§ Input material

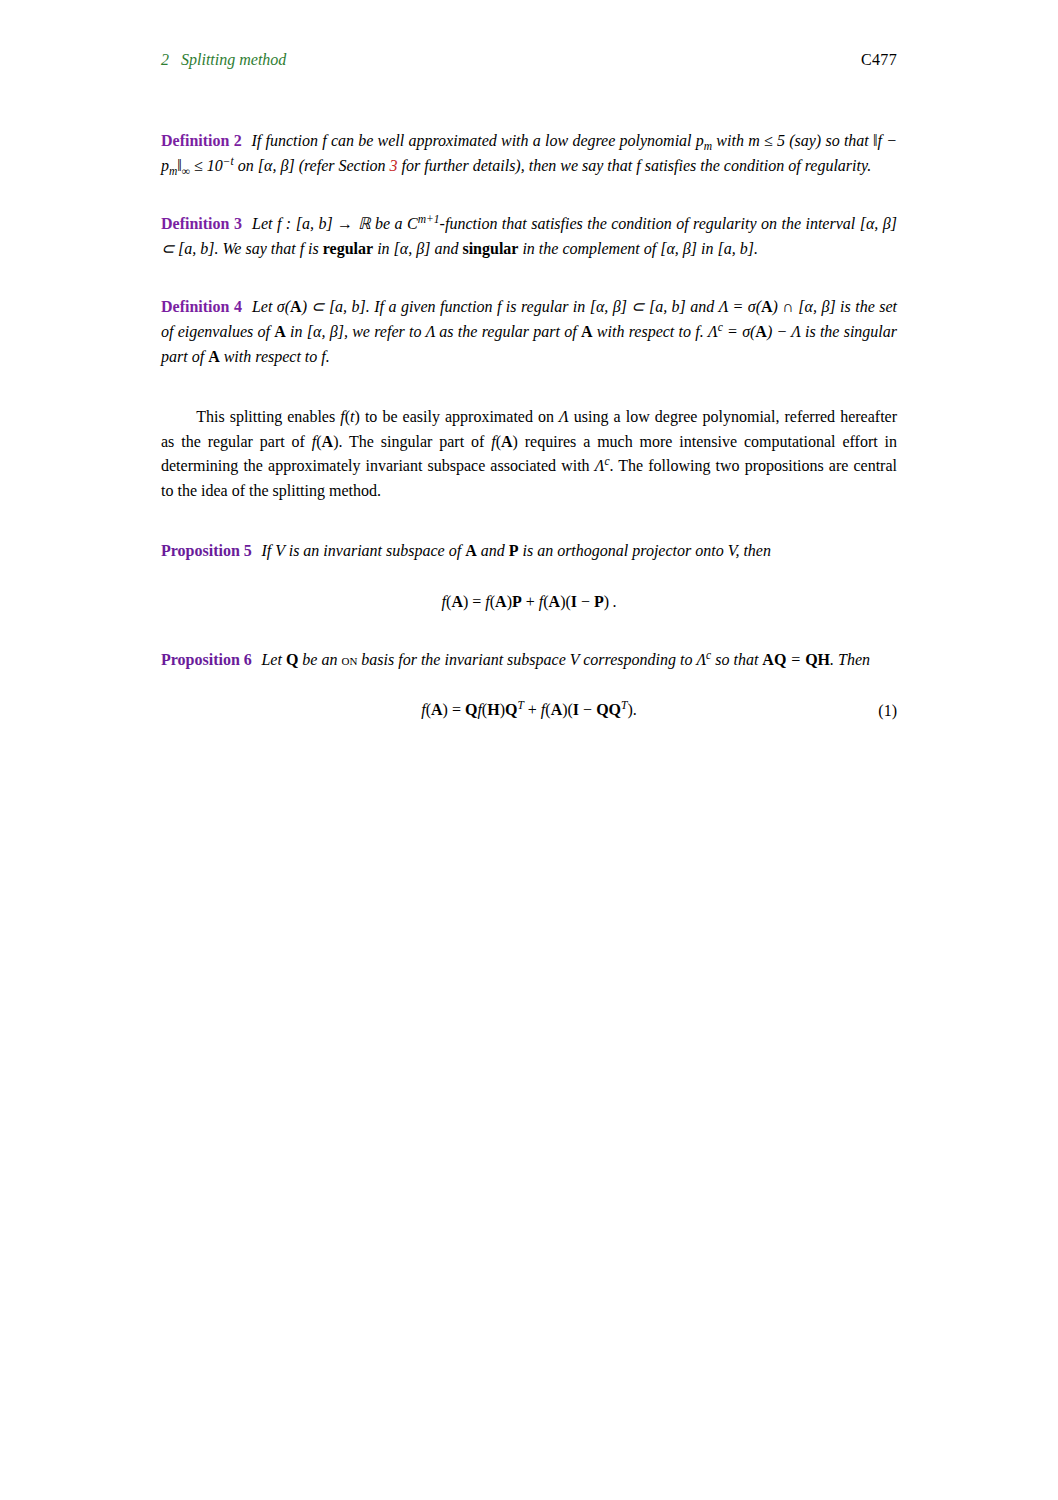2 Splitting method C477
Definition 2 If function f can be well approximated with a low degree polynomial pm with m ≤ 5 (say) so that ‖f − pm‖∞ ≤ 10−t on [α, β] (refer Section 3 for further details), then we say that f satisfies the condition of regularity.
Definition 3 Let f : [a, b] → ℝ be a Cm+1-function that satisfies the condition of regularity on the interval [α, β] ⊂ [a, b]. We say that f is regular in [α, β] and singular in the complement of [α, β] in [a, b].
Definition 4 Let σ(A) ⊂ [a, b]. If a given function f is regular in [α, β] ⊂ [a, b] and Λ = σ(A) ∩ [α, β] is the set of eigenvalues of A in [α, β], we refer to Λ as the regular part of A with respect to f. Λc = σ(A) − Λ is the singular part of A with respect to f.
This splitting enables f(t) to be easily approximated on Λ using a low degree polynomial, referred hereafter as the regular part of f(A). The singular part of f(A) requires a much more intensive computational effort in determining the approximately invariant subspace associated with Λc. The following two propositions are central to the idea of the splitting method.
Proposition 5 If V is an invariant subspace of A and P is an orthogonal projector onto V, then
f(A) = f(A)P + f(A)(I − P) .
Proposition 6 Let Q be an on basis for the invariant subspace V corresponding to Λc so that AQ = QH. Then
f(A) = Qf(H)QT + f(A)(I − QQT). (1)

§ Task statement
Begin with the line containing "Proposition 5 If" and retype it and each line after it through the end of the records, keeping them exact and including nothing more.

§ Your solution
Proposition 5 If V is an invariant subspace of A and P is an orthogonal projector onto V, then
f(A) = f(A)P + f(A)(I − P) .
Proposition 6 Let Q be an on basis for the invariant subspace V corresponding to Λc so that AQ = QH. Then
f(A) = Qf(H)QT + f(A)(I − QQT). (1)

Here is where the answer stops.